Reading text |
(begin)

2.2. Overview of Battery Energy Storage System and Its Modeling

BESSs play a key role for maintaining a constant common mode DC-bus voltage in DC microgrid while enhancing the power balance with the intermittent characteristics of the solar power generation. Figure 3 shows an electrical equivalent circuit of a BESS including a bidirectional DC–DC buck-boost converter. BESSs compensate the surplus and deficit energy of DC microgrids and the EMS determines the amount of the surplus/deficit. Based on the surplus/deficit energy information from the EMS, the switching control actions are regulated in such a way that the power balance is ensured for the DC microgrid. The BESS needs to be charged or discharged based on the surplus or deficit energy conditions; it is essential to consider the state-of-charge (SoC) while regulating the switching control actions for the bidirectional DC–DC converter. Hence, the control scheme for the BESS needs to be designed based on the DC-bus voltage and the state-of-charge (SoC) information.

During the operation of the DC microgrid, the SoC of the BESS is limited to $So{C}_{BES,max}$ and $So{C}_{BES,min}$, which limit the maximum discharging and charging currents of the BESS in between $i_{bs,max}$ and $i_{bs,min}$ in order to protect the BESS from over-discharging or over-charging. This situation can be described by the conditions in Equations (4) and (5).

$$So{C}_{BES,min}\le So{C}_{BES}\left(t\right)\le So{C}_{BES,max}$$

(4)

$$i_{bs,min}\le i_{bs}\left(t\right)\le i_{bs,max}$$

(5)

where $So{C}_{BES}$ is the state of charge of BESSs and $i_{bs}$ is the current of BESSs.

(end)

Using the battery storage text, decide whether each statement below agrees with it. Answer yes or no, and quote the words from the text that decide it.
1. The energy management system decides how much surplus or deficit energy the DC microgrid has.
2. Figure 3 shows a converter that works in one direction only.
3. The limits on the state of charge are meant to protect the battery from over-discharging or over-charging.

Data provided |
(begin)

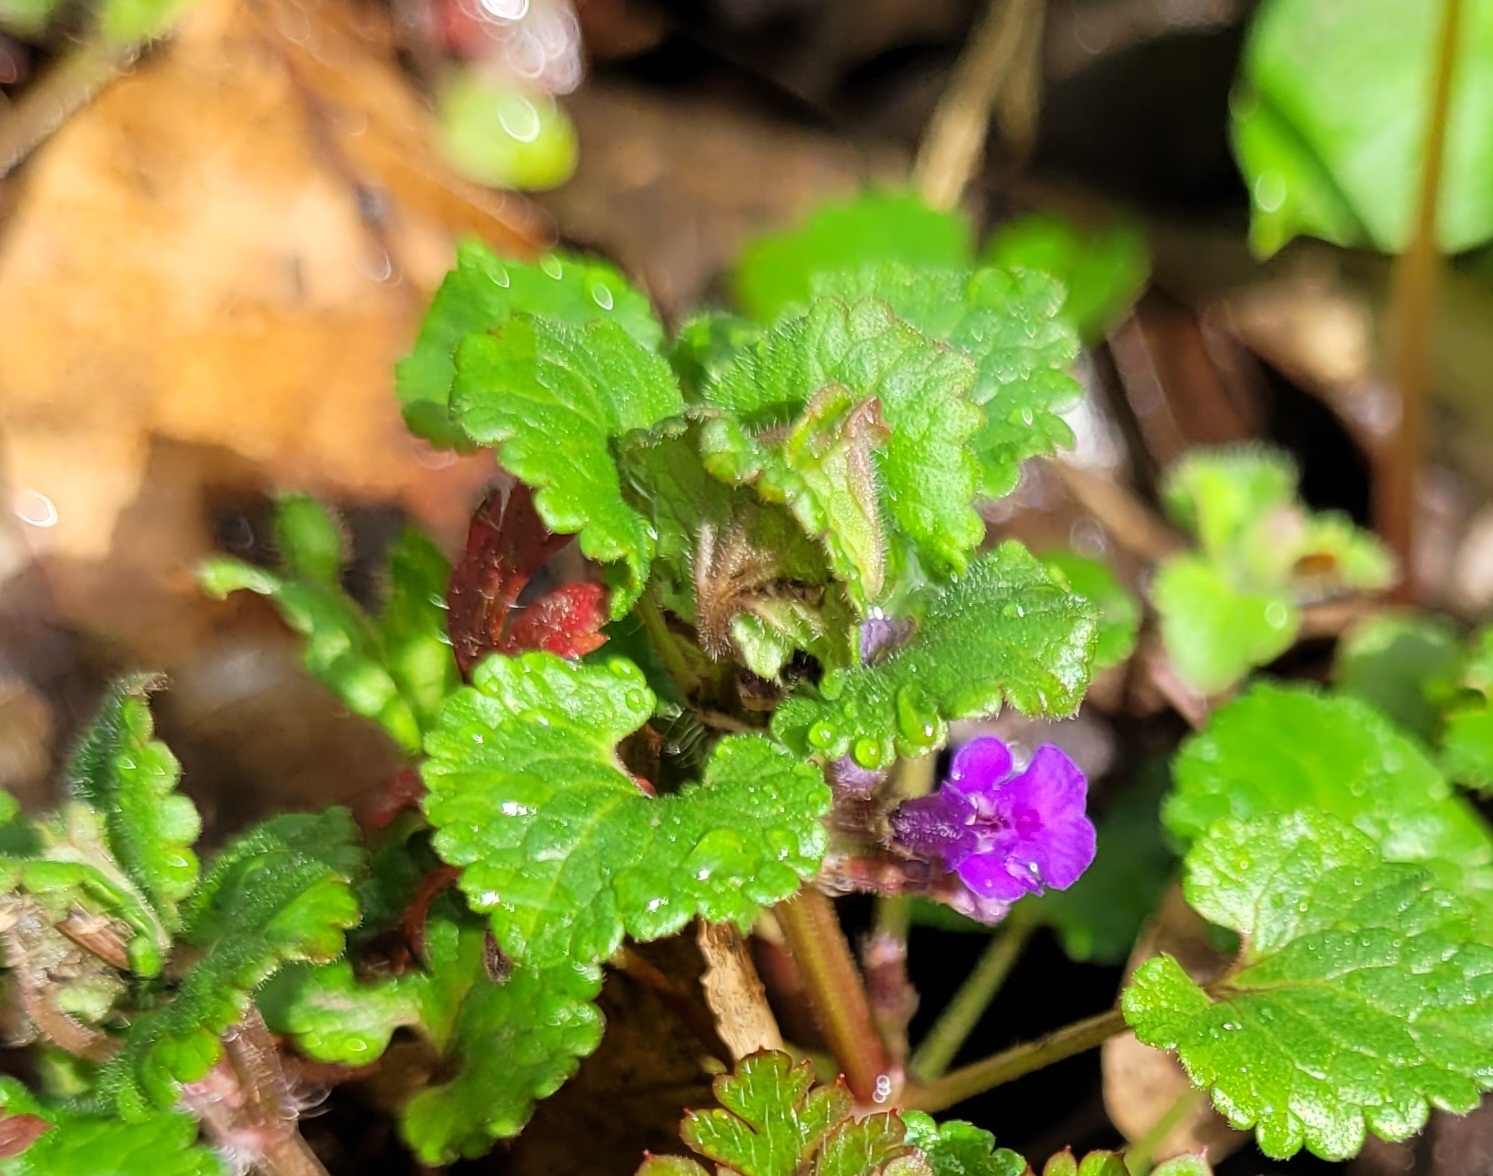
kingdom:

(end)

Solution below |
1. Yes: "the EMS determines the amount of the surplus/deficit"
2. No: "a bidirectional DC–DC buck-boost converter"
3. Yes: "in order to protect the BESS from over-discharging or over-charging"